L’augmentation de l’intelligence artificielle accélère la sophistication et l’automatisation des campagnes de ransomware, de phishing et de robots d’identification. Ces menaces, en particulier les ransomwares, évoluent vers des attaques de plus en plus rapides, personnalisées et difficiles à détecter. Ce phénomène est particulièrement critique dans les entreprises de travail hybrides et distribuées, car le modèle traditionnel basé sur les points finaux s’appuie sur les limites physiques des attaques automatisées, y compris les ransomwares et tous ceux basés sur l’identité.

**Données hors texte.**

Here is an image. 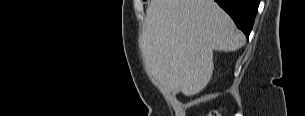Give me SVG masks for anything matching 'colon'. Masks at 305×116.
<instances>
[{"label": "colon", "mask_w": 305, "mask_h": 116, "mask_svg": "<svg viewBox=\"0 0 305 116\" xmlns=\"http://www.w3.org/2000/svg\"><path fill=\"white\" fill-rule=\"evenodd\" d=\"M208 116H221V113L218 110H213L208 114Z\"/></svg>", "instance_id": "1"}]
</instances>
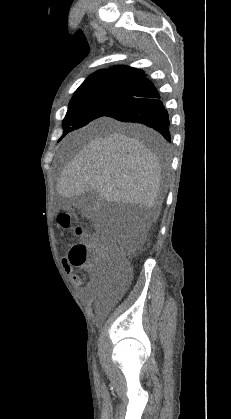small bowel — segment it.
<instances>
[{"label":"small bowel","instance_id":"obj_1","mask_svg":"<svg viewBox=\"0 0 231 419\" xmlns=\"http://www.w3.org/2000/svg\"><path fill=\"white\" fill-rule=\"evenodd\" d=\"M63 266H64V268H66L68 270L73 268L72 265L69 264L68 261L65 260V259L63 260ZM71 279L75 284L81 285L85 281V275L84 274H72Z\"/></svg>","mask_w":231,"mask_h":419}]
</instances>
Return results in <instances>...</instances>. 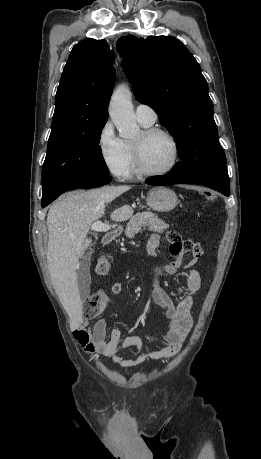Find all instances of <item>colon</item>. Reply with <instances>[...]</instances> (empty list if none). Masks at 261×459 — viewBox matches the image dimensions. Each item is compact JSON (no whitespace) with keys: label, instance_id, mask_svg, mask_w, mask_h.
Returning a JSON list of instances; mask_svg holds the SVG:
<instances>
[{"label":"colon","instance_id":"5ec220e1","mask_svg":"<svg viewBox=\"0 0 261 459\" xmlns=\"http://www.w3.org/2000/svg\"><path fill=\"white\" fill-rule=\"evenodd\" d=\"M197 194L198 197L212 199L215 197L216 191L215 188H198ZM171 233L168 235H171ZM110 269L111 265L106 257L98 258L95 265V272L97 274L106 275L110 272ZM106 301L107 296L104 293L96 292L92 294L85 302V317L89 319L96 317L103 310Z\"/></svg>","mask_w":261,"mask_h":459}]
</instances>
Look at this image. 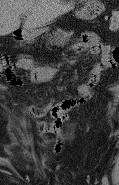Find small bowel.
I'll list each match as a JSON object with an SVG mask.
<instances>
[{
  "instance_id": "small-bowel-1",
  "label": "small bowel",
  "mask_w": 119,
  "mask_h": 185,
  "mask_svg": "<svg viewBox=\"0 0 119 185\" xmlns=\"http://www.w3.org/2000/svg\"><path fill=\"white\" fill-rule=\"evenodd\" d=\"M77 50H89L92 54H100L101 60L90 72V78L86 83L78 86L79 98H69L59 103H50L43 108V112L50 113L51 121H39L36 125V131L42 135L47 132L56 136V142L52 154H58L62 151L63 145V127L68 119V112L79 107L86 100L94 95V89L100 84L104 70L111 69L119 63V48L112 47L100 41L99 37L93 32H84L81 41L75 45ZM20 69L27 74L31 83H42L50 80L55 71L51 68L35 67L26 58H21L14 63L5 62L3 66L6 80L15 86L23 85V80L15 75V69ZM27 109L23 108L26 114ZM64 164L60 163L56 171L63 168Z\"/></svg>"
}]
</instances>
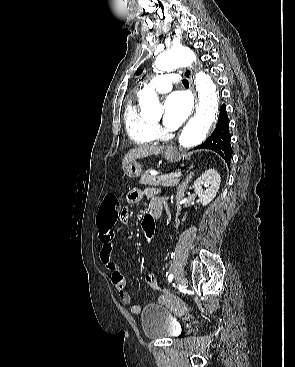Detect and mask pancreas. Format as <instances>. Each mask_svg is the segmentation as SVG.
<instances>
[{"label":"pancreas","mask_w":295,"mask_h":367,"mask_svg":"<svg viewBox=\"0 0 295 367\" xmlns=\"http://www.w3.org/2000/svg\"><path fill=\"white\" fill-rule=\"evenodd\" d=\"M179 182H180L179 176L175 174H169L166 175V178H161V176H156L149 173H144L139 181L140 184L150 186H158V185L171 186V185H177L179 184Z\"/></svg>","instance_id":"pancreas-1"}]
</instances>
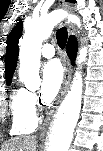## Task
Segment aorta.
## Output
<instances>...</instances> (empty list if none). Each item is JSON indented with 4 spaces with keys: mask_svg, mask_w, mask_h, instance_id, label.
I'll list each match as a JSON object with an SVG mask.
<instances>
[{
    "mask_svg": "<svg viewBox=\"0 0 103 151\" xmlns=\"http://www.w3.org/2000/svg\"><path fill=\"white\" fill-rule=\"evenodd\" d=\"M65 17L81 26L77 16L69 15L63 10H54L46 16L26 22L25 33L19 43V75L22 81L38 74L42 42L51 35L53 28ZM86 56L87 48L83 47L79 51L78 63L85 61ZM81 103L82 77L79 72H76L71 89L58 109L46 151L69 150L74 128L79 119Z\"/></svg>",
    "mask_w": 103,
    "mask_h": 151,
    "instance_id": "1",
    "label": "aorta"
}]
</instances>
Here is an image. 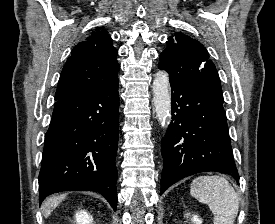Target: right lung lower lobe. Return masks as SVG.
Wrapping results in <instances>:
<instances>
[{"instance_id":"right-lung-lower-lobe-1","label":"right lung lower lobe","mask_w":275,"mask_h":224,"mask_svg":"<svg viewBox=\"0 0 275 224\" xmlns=\"http://www.w3.org/2000/svg\"><path fill=\"white\" fill-rule=\"evenodd\" d=\"M118 81L55 102L39 173L40 203L61 191H96L117 209Z\"/></svg>"}]
</instances>
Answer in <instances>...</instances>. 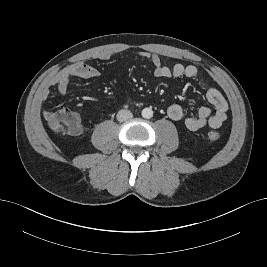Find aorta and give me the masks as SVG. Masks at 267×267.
<instances>
[{"label":"aorta","instance_id":"1","mask_svg":"<svg viewBox=\"0 0 267 267\" xmlns=\"http://www.w3.org/2000/svg\"><path fill=\"white\" fill-rule=\"evenodd\" d=\"M153 116V110L151 108H144L142 110V117L150 119Z\"/></svg>","mask_w":267,"mask_h":267}]
</instances>
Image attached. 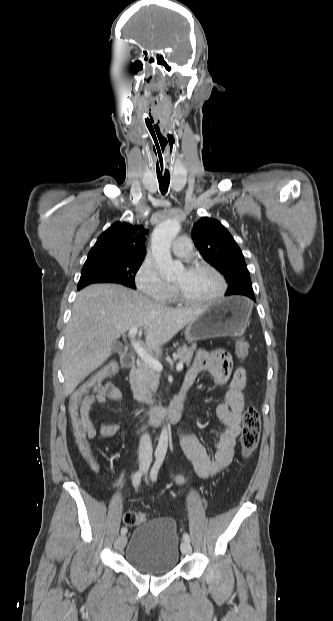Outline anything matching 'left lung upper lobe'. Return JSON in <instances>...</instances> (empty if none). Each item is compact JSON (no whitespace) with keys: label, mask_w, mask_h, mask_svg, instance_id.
Returning a JSON list of instances; mask_svg holds the SVG:
<instances>
[{"label":"left lung upper lobe","mask_w":333,"mask_h":621,"mask_svg":"<svg viewBox=\"0 0 333 621\" xmlns=\"http://www.w3.org/2000/svg\"><path fill=\"white\" fill-rule=\"evenodd\" d=\"M192 238L204 260L228 279L225 295H243L255 299L243 254L218 220L208 217L199 219L194 224Z\"/></svg>","instance_id":"1"}]
</instances>
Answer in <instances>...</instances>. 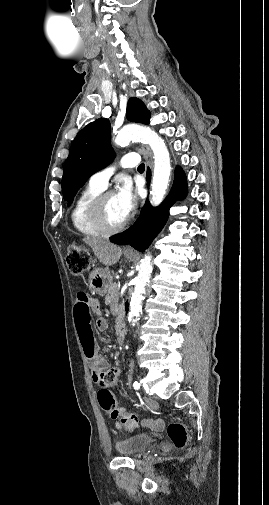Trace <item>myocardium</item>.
Segmentation results:
<instances>
[{
	"mask_svg": "<svg viewBox=\"0 0 269 505\" xmlns=\"http://www.w3.org/2000/svg\"><path fill=\"white\" fill-rule=\"evenodd\" d=\"M112 194H113L112 191L101 192L99 195H97L95 197V199L92 201L90 208H89V214H90L92 222L104 234L118 233L125 228V226L127 225V222H128L125 219L122 223L115 225V226L108 223L106 216H105L104 205H105V201H106L107 197Z\"/></svg>",
	"mask_w": 269,
	"mask_h": 505,
	"instance_id": "f54148a6",
	"label": "myocardium"
}]
</instances>
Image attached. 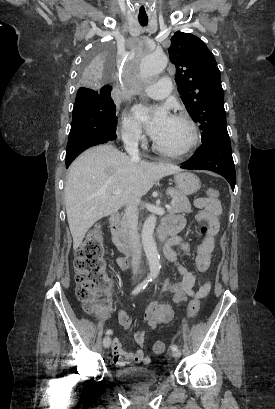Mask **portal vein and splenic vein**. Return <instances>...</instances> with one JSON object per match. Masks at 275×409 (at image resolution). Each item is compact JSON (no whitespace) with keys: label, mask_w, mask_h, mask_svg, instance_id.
<instances>
[{"label":"portal vein and splenic vein","mask_w":275,"mask_h":409,"mask_svg":"<svg viewBox=\"0 0 275 409\" xmlns=\"http://www.w3.org/2000/svg\"><path fill=\"white\" fill-rule=\"evenodd\" d=\"M121 190H114L113 194H119ZM166 209H171V205H165Z\"/></svg>","instance_id":"18ae733b"}]
</instances>
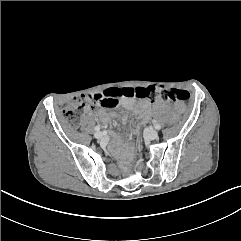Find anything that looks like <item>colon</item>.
Segmentation results:
<instances>
[{
    "label": "colon",
    "instance_id": "5ec220e1",
    "mask_svg": "<svg viewBox=\"0 0 241 241\" xmlns=\"http://www.w3.org/2000/svg\"><path fill=\"white\" fill-rule=\"evenodd\" d=\"M121 97L126 98H142L149 100H164L177 103L185 102L189 99V93L180 89H170L159 86L124 88L119 86L108 88L102 87L98 90L97 94L87 96L80 95L74 97L63 108V116L65 120L71 124L76 125L79 121V113L85 109L94 107L96 105L113 106ZM179 121V115L173 114L169 117L167 125L174 126Z\"/></svg>",
    "mask_w": 241,
    "mask_h": 241
}]
</instances>
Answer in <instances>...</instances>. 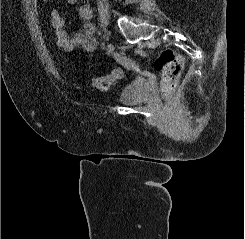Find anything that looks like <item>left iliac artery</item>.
Wrapping results in <instances>:
<instances>
[{
  "instance_id": "obj_1",
  "label": "left iliac artery",
  "mask_w": 245,
  "mask_h": 239,
  "mask_svg": "<svg viewBox=\"0 0 245 239\" xmlns=\"http://www.w3.org/2000/svg\"><path fill=\"white\" fill-rule=\"evenodd\" d=\"M101 48H102V49L105 48V43H104V42L101 43Z\"/></svg>"
}]
</instances>
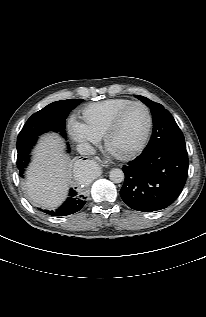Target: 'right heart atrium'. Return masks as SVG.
Segmentation results:
<instances>
[{
  "label": "right heart atrium",
  "mask_w": 206,
  "mask_h": 317,
  "mask_svg": "<svg viewBox=\"0 0 206 317\" xmlns=\"http://www.w3.org/2000/svg\"><path fill=\"white\" fill-rule=\"evenodd\" d=\"M69 134L77 143H95L98 140L88 132L82 123L75 121L69 123Z\"/></svg>",
  "instance_id": "1"
}]
</instances>
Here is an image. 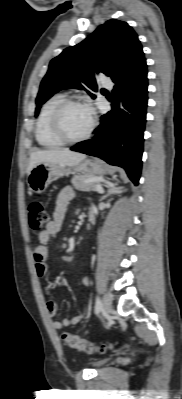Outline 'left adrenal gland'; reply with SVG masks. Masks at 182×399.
I'll list each match as a JSON object with an SVG mask.
<instances>
[{
    "instance_id": "obj_1",
    "label": "left adrenal gland",
    "mask_w": 182,
    "mask_h": 399,
    "mask_svg": "<svg viewBox=\"0 0 182 399\" xmlns=\"http://www.w3.org/2000/svg\"><path fill=\"white\" fill-rule=\"evenodd\" d=\"M122 189H123V187H117V183H115V184H110L109 186H108V190H107V193L101 198V200H104L106 197H108L109 195H111V194H114V193H120L121 191H122Z\"/></svg>"
}]
</instances>
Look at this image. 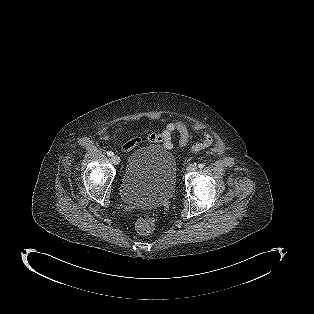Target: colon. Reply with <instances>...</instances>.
Segmentation results:
<instances>
[{
    "label": "colon",
    "instance_id": "1",
    "mask_svg": "<svg viewBox=\"0 0 314 314\" xmlns=\"http://www.w3.org/2000/svg\"><path fill=\"white\" fill-rule=\"evenodd\" d=\"M156 225L154 217L149 215H142L136 223L137 230L142 235H150L153 233Z\"/></svg>",
    "mask_w": 314,
    "mask_h": 314
}]
</instances>
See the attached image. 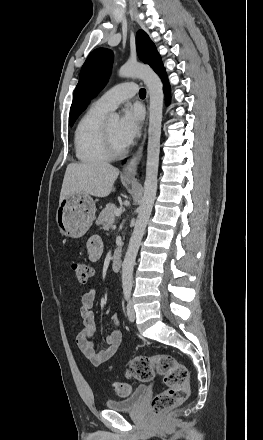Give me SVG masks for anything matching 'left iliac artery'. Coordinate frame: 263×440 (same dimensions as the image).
<instances>
[{"label":"left iliac artery","instance_id":"obj_1","mask_svg":"<svg viewBox=\"0 0 263 440\" xmlns=\"http://www.w3.org/2000/svg\"><path fill=\"white\" fill-rule=\"evenodd\" d=\"M130 294H131V288L129 287L124 288V296L126 300L130 298Z\"/></svg>","mask_w":263,"mask_h":440}]
</instances>
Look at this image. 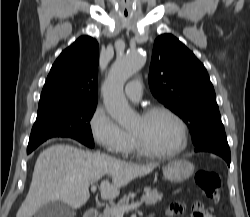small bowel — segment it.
<instances>
[{
  "label": "small bowel",
  "mask_w": 250,
  "mask_h": 217,
  "mask_svg": "<svg viewBox=\"0 0 250 217\" xmlns=\"http://www.w3.org/2000/svg\"><path fill=\"white\" fill-rule=\"evenodd\" d=\"M184 206L181 203H172L170 204L166 210H165V215L167 217H173L176 215H179L183 212ZM204 217H216L210 210H206L204 213Z\"/></svg>",
  "instance_id": "c3829d8e"
}]
</instances>
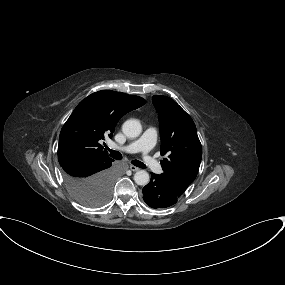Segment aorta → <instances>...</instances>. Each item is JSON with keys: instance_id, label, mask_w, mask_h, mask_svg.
Listing matches in <instances>:
<instances>
[{"instance_id": "obj_1", "label": "aorta", "mask_w": 285, "mask_h": 285, "mask_svg": "<svg viewBox=\"0 0 285 285\" xmlns=\"http://www.w3.org/2000/svg\"><path fill=\"white\" fill-rule=\"evenodd\" d=\"M123 133L130 138L138 137L142 132V126L139 120L129 119L123 123ZM149 174L145 170H139L134 175V181L140 186H145L149 183Z\"/></svg>"}]
</instances>
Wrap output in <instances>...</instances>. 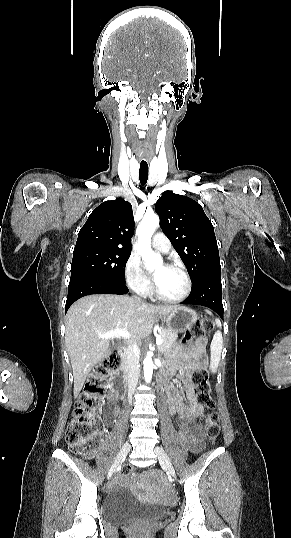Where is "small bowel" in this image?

Cette évolution est réfléchie aux principales informations du secteur. Selon le Security Landscape Report 2026 de CyberArk, société appartenant à Palo Alto Networks, 97 % des organisations espagnoles ont subi au moins une rupture d’identité au cours des 12 derniers mois, en grande partie d’elles ayant été victimes directement ou indirectement d’incidents de ransomware. De plus, 88 % reconnaissent avoir expérimenté trois ou plus d’incidents de ce type, y compris des attaques avancées de ransomware dirigées vers des informations d’identification privilégiées.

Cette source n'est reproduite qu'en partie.